### [PROBLEM DESCRIPTION]
Search the data for the word "casiers". Reproduce every line where it is found.

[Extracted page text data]
++++

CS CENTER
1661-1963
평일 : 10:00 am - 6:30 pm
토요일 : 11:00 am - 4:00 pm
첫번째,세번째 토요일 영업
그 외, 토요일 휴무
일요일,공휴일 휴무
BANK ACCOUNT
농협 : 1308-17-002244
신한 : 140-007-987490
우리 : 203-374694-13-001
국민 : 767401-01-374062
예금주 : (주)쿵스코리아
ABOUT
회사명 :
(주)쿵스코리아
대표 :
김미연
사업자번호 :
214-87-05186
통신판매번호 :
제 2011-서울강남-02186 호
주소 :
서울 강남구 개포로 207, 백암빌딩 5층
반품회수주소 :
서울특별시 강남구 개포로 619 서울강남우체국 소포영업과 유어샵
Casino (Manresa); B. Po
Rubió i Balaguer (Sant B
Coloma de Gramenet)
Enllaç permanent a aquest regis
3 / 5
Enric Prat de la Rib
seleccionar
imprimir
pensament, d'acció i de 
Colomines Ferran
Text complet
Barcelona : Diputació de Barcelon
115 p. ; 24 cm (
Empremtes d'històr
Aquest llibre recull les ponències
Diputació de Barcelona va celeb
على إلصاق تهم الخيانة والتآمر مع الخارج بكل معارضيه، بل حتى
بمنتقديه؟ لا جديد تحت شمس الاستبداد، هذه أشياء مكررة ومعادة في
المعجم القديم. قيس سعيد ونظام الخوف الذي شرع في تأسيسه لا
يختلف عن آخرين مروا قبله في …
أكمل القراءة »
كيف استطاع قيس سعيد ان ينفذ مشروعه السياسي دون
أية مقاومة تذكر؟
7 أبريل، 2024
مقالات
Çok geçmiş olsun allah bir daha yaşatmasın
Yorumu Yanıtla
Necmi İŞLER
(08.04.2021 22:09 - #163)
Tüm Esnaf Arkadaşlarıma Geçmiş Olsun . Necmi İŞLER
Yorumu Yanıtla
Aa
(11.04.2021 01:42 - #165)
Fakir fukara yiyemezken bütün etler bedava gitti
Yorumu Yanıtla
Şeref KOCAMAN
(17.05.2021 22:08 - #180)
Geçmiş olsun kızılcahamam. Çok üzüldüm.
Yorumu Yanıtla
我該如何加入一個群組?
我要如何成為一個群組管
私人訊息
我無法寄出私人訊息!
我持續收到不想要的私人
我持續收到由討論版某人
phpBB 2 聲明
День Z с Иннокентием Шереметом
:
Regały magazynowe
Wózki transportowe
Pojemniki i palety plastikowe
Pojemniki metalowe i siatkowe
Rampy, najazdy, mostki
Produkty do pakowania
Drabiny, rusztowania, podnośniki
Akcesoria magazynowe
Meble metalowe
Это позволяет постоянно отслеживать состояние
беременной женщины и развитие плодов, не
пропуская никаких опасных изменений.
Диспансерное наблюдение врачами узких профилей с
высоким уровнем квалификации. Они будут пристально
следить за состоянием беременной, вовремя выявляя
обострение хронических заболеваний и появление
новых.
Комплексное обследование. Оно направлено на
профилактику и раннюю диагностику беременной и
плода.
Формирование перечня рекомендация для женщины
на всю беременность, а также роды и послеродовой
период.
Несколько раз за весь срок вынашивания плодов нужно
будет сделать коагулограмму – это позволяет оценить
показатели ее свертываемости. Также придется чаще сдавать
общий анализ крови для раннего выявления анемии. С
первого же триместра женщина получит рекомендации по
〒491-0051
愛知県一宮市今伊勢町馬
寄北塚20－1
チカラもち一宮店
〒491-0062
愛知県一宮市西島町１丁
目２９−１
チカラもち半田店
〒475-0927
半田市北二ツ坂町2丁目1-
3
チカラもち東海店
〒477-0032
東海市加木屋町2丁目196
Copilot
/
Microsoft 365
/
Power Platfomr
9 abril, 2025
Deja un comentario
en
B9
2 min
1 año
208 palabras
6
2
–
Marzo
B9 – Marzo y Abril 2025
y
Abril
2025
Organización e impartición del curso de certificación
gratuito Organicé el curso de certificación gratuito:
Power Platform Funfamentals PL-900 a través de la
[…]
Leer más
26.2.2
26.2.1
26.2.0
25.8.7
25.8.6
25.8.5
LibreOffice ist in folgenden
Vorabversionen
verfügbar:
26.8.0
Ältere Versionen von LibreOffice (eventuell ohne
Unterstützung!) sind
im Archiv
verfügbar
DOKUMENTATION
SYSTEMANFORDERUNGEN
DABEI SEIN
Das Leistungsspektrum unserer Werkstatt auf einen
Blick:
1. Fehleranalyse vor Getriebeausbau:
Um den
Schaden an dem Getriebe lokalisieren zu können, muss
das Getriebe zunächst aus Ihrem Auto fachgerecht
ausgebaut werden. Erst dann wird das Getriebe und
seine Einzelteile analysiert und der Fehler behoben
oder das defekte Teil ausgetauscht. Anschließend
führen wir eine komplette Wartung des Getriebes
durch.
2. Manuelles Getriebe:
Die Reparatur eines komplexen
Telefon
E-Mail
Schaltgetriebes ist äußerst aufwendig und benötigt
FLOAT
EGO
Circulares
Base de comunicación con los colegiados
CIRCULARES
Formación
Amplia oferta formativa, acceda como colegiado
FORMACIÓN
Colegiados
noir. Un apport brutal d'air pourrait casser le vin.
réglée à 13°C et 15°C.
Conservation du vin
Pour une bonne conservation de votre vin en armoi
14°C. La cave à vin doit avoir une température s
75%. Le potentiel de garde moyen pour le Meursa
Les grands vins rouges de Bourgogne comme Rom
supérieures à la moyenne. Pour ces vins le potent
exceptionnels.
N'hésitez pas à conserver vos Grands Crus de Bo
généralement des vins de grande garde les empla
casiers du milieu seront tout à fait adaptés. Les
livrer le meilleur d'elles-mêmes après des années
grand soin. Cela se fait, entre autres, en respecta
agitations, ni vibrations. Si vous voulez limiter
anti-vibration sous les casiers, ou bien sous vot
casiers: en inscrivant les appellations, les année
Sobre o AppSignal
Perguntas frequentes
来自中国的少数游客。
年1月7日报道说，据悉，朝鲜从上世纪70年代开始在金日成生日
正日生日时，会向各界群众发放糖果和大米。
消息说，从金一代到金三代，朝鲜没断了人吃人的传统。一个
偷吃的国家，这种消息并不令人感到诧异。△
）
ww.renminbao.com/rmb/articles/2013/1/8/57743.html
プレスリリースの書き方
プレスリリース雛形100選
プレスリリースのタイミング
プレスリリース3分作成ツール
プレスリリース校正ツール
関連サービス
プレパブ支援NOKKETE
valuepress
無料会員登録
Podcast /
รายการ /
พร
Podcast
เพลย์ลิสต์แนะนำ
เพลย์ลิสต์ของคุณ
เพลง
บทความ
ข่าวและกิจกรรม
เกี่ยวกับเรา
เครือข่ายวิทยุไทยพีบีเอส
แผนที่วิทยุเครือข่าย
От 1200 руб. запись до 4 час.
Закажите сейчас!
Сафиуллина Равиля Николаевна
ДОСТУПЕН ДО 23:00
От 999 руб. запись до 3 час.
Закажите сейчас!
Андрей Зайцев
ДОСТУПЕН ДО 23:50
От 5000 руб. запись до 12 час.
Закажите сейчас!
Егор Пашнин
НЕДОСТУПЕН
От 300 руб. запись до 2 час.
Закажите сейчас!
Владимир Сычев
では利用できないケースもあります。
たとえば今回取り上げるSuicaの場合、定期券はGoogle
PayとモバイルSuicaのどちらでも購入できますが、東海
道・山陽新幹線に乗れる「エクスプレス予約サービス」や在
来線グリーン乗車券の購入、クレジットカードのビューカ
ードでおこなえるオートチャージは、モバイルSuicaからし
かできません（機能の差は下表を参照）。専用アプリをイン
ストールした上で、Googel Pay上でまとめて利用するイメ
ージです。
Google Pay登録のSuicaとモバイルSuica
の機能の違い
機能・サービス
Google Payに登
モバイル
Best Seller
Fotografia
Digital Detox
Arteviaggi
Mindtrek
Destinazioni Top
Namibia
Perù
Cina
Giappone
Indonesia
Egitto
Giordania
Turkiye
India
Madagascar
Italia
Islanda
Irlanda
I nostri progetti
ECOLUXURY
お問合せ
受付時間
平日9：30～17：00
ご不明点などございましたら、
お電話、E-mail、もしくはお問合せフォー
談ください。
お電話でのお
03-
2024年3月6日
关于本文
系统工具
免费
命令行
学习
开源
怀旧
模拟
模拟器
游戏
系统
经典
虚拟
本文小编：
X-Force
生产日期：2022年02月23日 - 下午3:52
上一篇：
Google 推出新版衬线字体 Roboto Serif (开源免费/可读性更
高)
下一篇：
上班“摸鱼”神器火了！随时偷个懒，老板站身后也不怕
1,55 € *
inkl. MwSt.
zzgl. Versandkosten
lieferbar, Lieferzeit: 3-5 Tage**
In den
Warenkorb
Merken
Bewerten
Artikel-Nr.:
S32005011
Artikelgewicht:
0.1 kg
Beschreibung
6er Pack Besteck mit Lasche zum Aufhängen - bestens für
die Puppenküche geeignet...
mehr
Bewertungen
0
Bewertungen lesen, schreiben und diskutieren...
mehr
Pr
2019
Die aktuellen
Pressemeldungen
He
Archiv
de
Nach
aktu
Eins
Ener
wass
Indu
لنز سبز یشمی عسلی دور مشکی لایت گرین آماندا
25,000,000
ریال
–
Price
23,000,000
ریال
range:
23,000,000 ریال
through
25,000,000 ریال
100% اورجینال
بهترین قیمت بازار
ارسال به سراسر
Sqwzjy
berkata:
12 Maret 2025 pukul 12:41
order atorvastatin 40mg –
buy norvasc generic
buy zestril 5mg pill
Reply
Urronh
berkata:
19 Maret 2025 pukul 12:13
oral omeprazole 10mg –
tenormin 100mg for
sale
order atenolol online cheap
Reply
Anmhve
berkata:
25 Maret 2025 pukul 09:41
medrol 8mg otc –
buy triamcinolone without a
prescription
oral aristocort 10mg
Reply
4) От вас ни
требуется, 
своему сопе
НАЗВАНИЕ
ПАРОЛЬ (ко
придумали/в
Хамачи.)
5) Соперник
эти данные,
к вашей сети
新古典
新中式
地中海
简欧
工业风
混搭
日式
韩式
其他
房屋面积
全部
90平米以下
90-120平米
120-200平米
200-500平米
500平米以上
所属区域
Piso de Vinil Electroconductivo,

++++

### [RESULT OF THE EXERCISE]
casiers du milieu seront tout à fait adaptés. Les
anti-vibration sous les casiers, ou bien sous vot
casiers: en inscrivant les appellations, les année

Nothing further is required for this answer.